## Ausgangstext
-.-.-
Ihr Lieben!
Das war wieder eine kurze Nacht, ich kann ja nicht auf Befehl um 21 Uhr die Augen zuknipsen und losschlafen. Als die Wecker klingelten, war es mir, als hätte ich mich gerade erst hingelegt. Ich checkte frühstückslos aus (der Mann an der Rezeption bot mir aber an, mir ein Brot und einen Kaffee zu machen, total nett), nahm ein Taxi, das ich mit meinen letzten Lew bezahlte und war auf dem Weg in Land Nr. 4 unserer gemeinsamen Reise.
Diesmal war der Umstieg in Wien. Alles klappte problemlos, auf dem Flug nach Skopje hatte ich sogar den Mittelsitz frei. Dafür saß am Fenster ein sehr gesprächiger (aber sehr sympathischer) 20-jähriger Pole, der seine mazedonische Freundin besuchen wollte. Wir quasselten viel und die Zeit verging wie im Fluge (haha!). Er will am liebsten Pilot werden, denn er reist auch für sein Leben gern. Für einen Zwanzigjährigen ist er auch schon gut rumgekommen. Er erzählte auch ein bisschen über die Balkanpolitik aus seiner Sicht, was dann dazu führte, dass sich immer mehr Menschen um uns rum in das Gespräch mischten. Hui, die Volksseelen waren wachgerüttelt. Insbesondere ein albanischstämmiger Mazedone, der aber jetzt in Deutschland lebt, wusch unserem Polen den Kopf. Beteiligt waren Kosovaren, Bulgaren, Albaner, Mazedonier, der Pole und mittendrin ich. Aber es kam zu keinen Handgreiflichkeiten, alle hatten sich am Ende wieder lieb und alle waren sich einig, dass die Griechen doof sind. Ich bekam ein paar Tipps, was ich mir angucken solle, aber ich bin ja nur drei Tage hier, da muss ich selektieren.
-.-.-
## Arbeitsauftrag
Zitieren Sie aus dem Reisebrief wortgetreu den Abschnitt von „Ihr Lieben!“ bis „unserer gemeinsamen Reise.“. Die nachstehende Auflistung wird für die Bearbeitung nicht benötigt.

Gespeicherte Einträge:
-.-.-
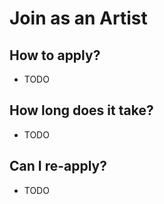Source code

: # Join as an Artist

## How to apply?

- TODO

## How long does it take?

- TODO 

## Can I re-apply?

- TODO
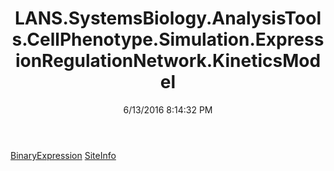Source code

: ﻿---
title: LANS.SystemsBiology.AnalysisTools.CellPhenotype.Simulation.ExpressionRegulationNetwork.KineticsModel
date: 6/13/2016 8:14:32 PM
---

[BinaryExpression](T-LANS.SystemsBiology.AnalysisTools.CellPhenotype.Simulation.ExpressionRegulationNetwork.KineticsModel.BinaryExpression.html)
[SiteInfo](T-LANS.SystemsBiology.AnalysisTools.CellPhenotype.Simulation.ExpressionRegulationNetwork.KineticsModel.SiteInfo.html)

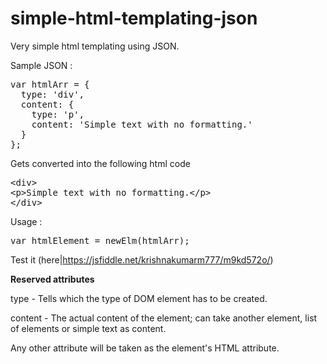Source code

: # simple-html-templating-json
Very simple html templating using JSON.

Sample JSON :
<pre>
var htmlArr = {
  type: 'div',
  content: {
    type: 'p',
    content: 'Simple text with no formatting.'
  }
};
</pre>

Gets converted into the following html code
<pre>
&lt;div&gt;
&lt;p&gt;Simple text with no formatting.&lt;/p&gt;
&lt;/div&gt;
</pre>

Usage :
<pre>
var htmlElement = newElm(htmlArr);
</pre>

Test it (here|https://jsfiddle.net/krishnakumarm777/m9kd572o/)

**Reserved attributes**

type - Tells which the type of DOM element has to be created.

content - The actual content of the element; can take another element, list of elements or simple text as content.

Any other attribute will be taken as the element's HTML attribute.
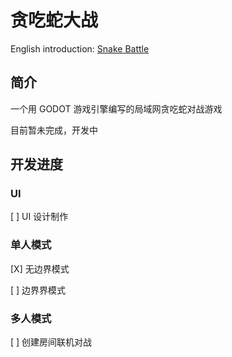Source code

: # 贪吃蛇大战

English introduction: [Snake Battle](/README.md)

## 简介

一个用 GODOT 游戏引擎编写的局域网贪吃蛇对战游戏

目前暂未完成，开发中


## 开发进度

### UI

[ ] UI 设计制作

### 单人模式

[X] 无边界模式

[ ] 边界界模式

### 多人模式

[ ] 创建房间联机对战




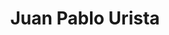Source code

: ---
templateKey: member
title: Juan Pablo Urista
andrewID: jurista
portfolio: |-
  * I worked on CMU CS academy on the Spanish and Outreach teams. I Translated curricula used in high schools to teach Python and led professional development sessions in English and Spanish.
  * I attended the Capital One Software Engineering Summit and learned about web and iOS development through React, Swift, Git, and APIs.
  * I created a basic expense tracker web app for college students as part of a hackathon with a team of 5 students from colleges across the nation.
  * I created the website for a non-profit that has the goal of improving mental health through plants.
name: Juan Pablo Urista
role: UI/UX Designer
description: Howdy! I am a sophomore in Information Systems with a minor in Media Design. I'm interested in how humans interact with technology and how we can use their information to advance personability, efficiency, and sustainability in many systems and products. I enjoy exploring the city, trying new restaurants, and hanging out with friends in my free time.
photo: /img/jurista.jpg
resume: /img/jurista.pdf
year: 2025
degree: BS
major: Information Systems
linkedIn: https://linkedin.com/in/juanpablou
---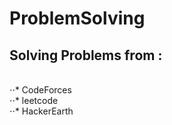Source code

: # ProblemSolving

## Solving Problems from : 
<br>
⋅⋅* CodeForces
<br>
⋅⋅* leetcode
<br>
⋅⋅* HackerEarth
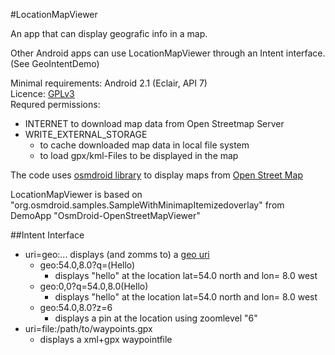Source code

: #LocationMapViewer

An app that can display geografic info in a map. <br/>

Other Android apps can use LocationMapViewer through an Intent interface.
(See GeoIntentDemo)<br/>

Minimal requirements: Android 2.1 (Eclair, API 7)<br/>
Licence: [GPLv3](http://www.gnu.org/licenses/gpl-3.0)<br/>
Requred permissions:

* INTERNET to download map data from Open Streetmap Server
* WRITE_EXTERNAL_STORAGE
    * to cache downloaded map data in local file system
    * to load gpx/kml-Files to be displayed in the map

The code uses [osmdroid library](https://github.com/osmdroid/osmdroid) to
display maps from [Open Street Map](http://www.openstreetmap.org)

LocationMapViewer is based on "org.osmdroid.samples.SampleWithMinimapItemizedoverlay"
from DemoApp "OsmDroid-OpenStreetMapViewer"

##Intent Interface

* uri=geo:...  displays (and zomms to) a [geo uri](http://tools.ietf.org/html/draft-mayrhofer-geo-uri-00)
    * geo:54.0,8.0?q=(Hello)
        * displays "hello" at the location lat=54.0 north and lon= 8.0 west
    * geo:0,0?q=54.0,8.0(Hello)
        * displays "hello" at the location lat=54.0 north and lon= 8.0 west
    * geo:54.0,8.0?z=6
        * displays a pin at the location using zoomlevel "6"
* uri=file:/path/to/waypoints.gpx
    * displays a xml+gpx waypointfile

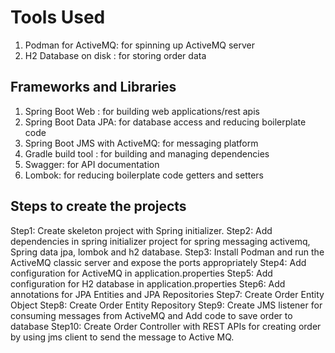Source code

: # Tools Used
1. Podman for ActiveMQ: for spinning up ActiveMQ server
2. H2 Database on disk : for storing order data

## Frameworks and Libraries
1. Spring Boot Web : for building web applications/rest apis
2. Spring Boot Data JPA: for database access and reducing boilerplate code
3. Spring Boot JMS with ActiveMQ: for messaging platform
4. Gradle build tool : for building and managing dependencies
5. Swagger: for API documentation
6. Lombok: for reducing boilerplate code getters and setters

## Steps to create the projects
Step1: Create skeleton project with Spring initializer.
Step2: Add dependencies in spring initializer project for spring messaging activemq,
        Spring data jpa, lombok and h2 database.
Step3: Install Podman and run the ActiveMQ classic server and expose the ports appropriately
Step4: Add configuration for ActiveMQ in application.properties
Step5: Add configuration for H2 database in application.properties
Step6: Add annotations for JPA Entities and JPA Repositories
Step7: Create Order Entity Object
Step8: Create Order Entity Repository
Step9: Create JMS listener for consuming messages from ActiveMQ and Add code to save order to database
Step10: Create Order Controller with REST APIs for creating order by using jms client to send the message to Active MQ.

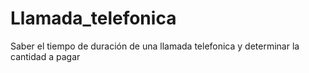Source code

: # Llamada_telefonica
Saber el tiempo de duración de  una llamada telefonica y determinar la cantidad a pagar 
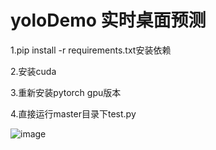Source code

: # yoloDemo 实时桌面预测
1.pip install -r requirements.txt安装依赖

2.安装cuda

3.重新安装pytorch gpu版本

4.直接运行master目录下test.py

![image](https://user-images.githubusercontent.com/45934872/182556080-52a79789-a5e2-4da0-bf7d-b032ad808a1e.png)
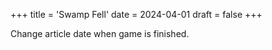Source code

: +++
title = 'Swamp Fell'
date = 2024-04-01
draft = false
+++

Change article date when game is finished.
-.-.-
## Erwartete Antwort
Ihr Lieben!
Das war wieder eine kurze Nacht, ich kann ja nicht auf Befehl um 21 Uhr die Augen zuknipsen und losschlafen. Als die Wecker klingelten, war es mir, als hätte ich mich gerade erst hingelegt. Ich checkte frühstückslos aus (der Mann an der Rezeption bot mir aber an, mir ein Brot und einen Kaffee zu machen, total nett), nahm ein Taxi, das ich mit meinen letzten Lew bezahlte und war auf dem Weg in Land Nr. 4 unserer gemeinsamen Reise.